On Sun, 18 Oct 2009 05:04:36 -0400 Matthew Mondor mm_lists@pulsar-zone.net wrote:
Another factor was that it was among my first Common Lisp tests, so the code was probably clumsy :) In case it can be useful, the test code can be found at:
[...]
Oh, obviously, adding the webeconomybs page to the httpd was done afterwards for fun, the performance tests were done using a static result page at the time. :)
Here is a possible architecture for a server that can handle tons of connections at once:
this is all fine, but the interesting question comes when you consider how to switch between the threads.
what you need is essentially green-threads (much cheaper compared to OS threads): http://en.wikipedia.org/wiki/Green_threads
the naive solution is to implement the inversion of control by hand, having hand-written state machines, etc all around. this makes the code uglier, and through that helps for bugs creeping in.
another solution is to implement green threads.

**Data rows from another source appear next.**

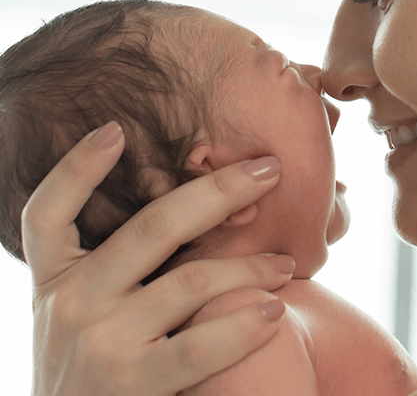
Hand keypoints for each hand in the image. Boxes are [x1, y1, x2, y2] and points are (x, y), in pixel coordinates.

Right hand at [24, 122, 293, 395]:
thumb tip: (182, 220)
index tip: (114, 129)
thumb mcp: (76, 320)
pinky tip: (272, 310)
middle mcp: (70, 302)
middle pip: (153, 227)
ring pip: (191, 281)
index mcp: (53, 281)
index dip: (76, 166)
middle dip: (219, 192)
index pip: (48, 213)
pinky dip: (242, 326)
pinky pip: (199, 344)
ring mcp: (100, 339)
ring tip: (285, 263)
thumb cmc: (89, 377)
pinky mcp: (133, 380)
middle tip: (268, 170)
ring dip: (249, 266)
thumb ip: (111, 276)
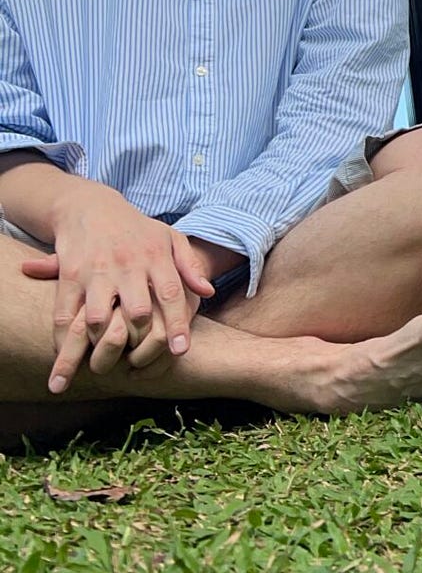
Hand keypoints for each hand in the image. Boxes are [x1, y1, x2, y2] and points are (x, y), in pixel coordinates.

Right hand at [21, 193, 214, 392]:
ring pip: (97, 318)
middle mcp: (126, 265)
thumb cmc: (137, 229)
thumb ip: (189, 266)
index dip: (176, 324)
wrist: (89, 206)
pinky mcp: (68, 276)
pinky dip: (63, 341)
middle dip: (139, 338)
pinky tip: (64, 364)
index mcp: (155, 256)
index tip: (180, 351)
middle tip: (139, 359)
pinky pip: (64, 314)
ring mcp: (96, 272)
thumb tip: (208, 292)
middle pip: (136, 310)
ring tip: (102, 366)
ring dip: (101, 344)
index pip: (171, 294)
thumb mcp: (170, 238)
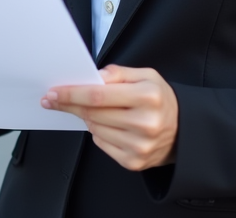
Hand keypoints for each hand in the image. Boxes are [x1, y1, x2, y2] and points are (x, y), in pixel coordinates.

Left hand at [42, 64, 178, 171]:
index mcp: (148, 97)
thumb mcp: (147, 76)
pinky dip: (98, 132)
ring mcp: (139, 146)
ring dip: (86, 118)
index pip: (98, 96)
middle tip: (54, 99)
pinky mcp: (134, 162)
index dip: (72, 94)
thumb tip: (94, 76)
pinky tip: (108, 125)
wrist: (182, 131)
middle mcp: (145, 124)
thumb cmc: (160, 99)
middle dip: (70, 104)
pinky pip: (102, 144)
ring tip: (92, 109)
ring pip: (95, 129)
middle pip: (93, 114)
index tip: (53, 93)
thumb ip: (119, 73)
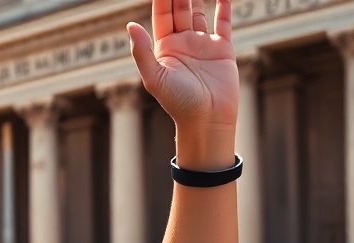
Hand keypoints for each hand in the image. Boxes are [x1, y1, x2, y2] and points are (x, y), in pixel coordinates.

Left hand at [128, 0, 238, 135]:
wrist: (207, 120)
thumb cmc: (178, 103)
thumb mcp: (154, 78)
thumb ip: (141, 52)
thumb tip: (129, 25)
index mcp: (164, 48)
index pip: (162, 14)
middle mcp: (182, 43)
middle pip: (180, 8)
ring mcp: (202, 45)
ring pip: (199, 11)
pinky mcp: (222, 50)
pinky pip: (223, 23)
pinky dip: (224, 7)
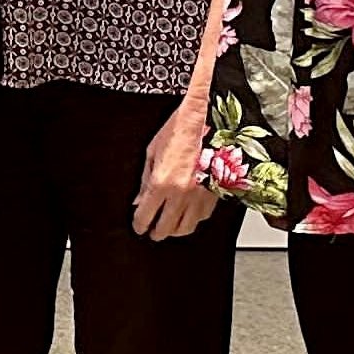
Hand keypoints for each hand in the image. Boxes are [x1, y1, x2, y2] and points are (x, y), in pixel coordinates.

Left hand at [132, 96, 219, 238]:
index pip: (145, 216)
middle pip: (165, 228)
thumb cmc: (180, 130)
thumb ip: (145, 180)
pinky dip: (193, 219)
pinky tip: (187, 214)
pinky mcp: (215, 194)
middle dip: (155, 232)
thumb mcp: (153, 151)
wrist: (210, 121)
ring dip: (174, 230)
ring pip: (186, 228)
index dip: (139, 224)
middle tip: (151, 231)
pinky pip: (202, 217)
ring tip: (168, 227)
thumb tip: (139, 201)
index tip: (138, 226)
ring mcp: (199, 195)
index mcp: (162, 182)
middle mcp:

and yet another solution is to use a currently available call/cc implementation (cl-cont or hu.dwim.delico). delimited continuations provide more than green threads, and therefore mean more overhead, but the difference shouldn't be big. unfortunately for now delico only provides interpreted continuations (slow), and cl-cont had quite a few issues when i tried it.
but using cl-cont i've made a proof of concept implementation. the idea in short:
keep a connection data structure for each connection
set sockets to non-blocking
provide call/cc versions of socket (gray-stream) reading primitives which when detect that the socket is dry or flooded then store the current continuation in the connection structure and mark what event we are waiting for
and then continue (using call/cc primitives) connections based on what the event handler layer tells us. please note that call/cc is only needed on the code that reads the request. once it's parsed, the rest of the handler code can be plain CL up to the point when we start writing the response. if you need some stream processing that does not buffer the response before sending, then you need to keep all the handler code inside the delimited continuation borders.
it's somewhere on my TODO to make hu.dwim.wui work based on that experiment.
currently the wui codebase can process some 3-4 k requests per sec on my 2.4 GHz core2 laptop, which is good enough for me, especially that i didn't pay too much attention to performance. but for now it can only cope with about 50 parallel requests a second, because workers are not multiplexed. if there are many users with slow network connections then it can be an issue...
the proof of concept code is lying somewhere in an iolib branch here, but it's most probably badly bitrotten. it's about a year old now and iolib went much ahead.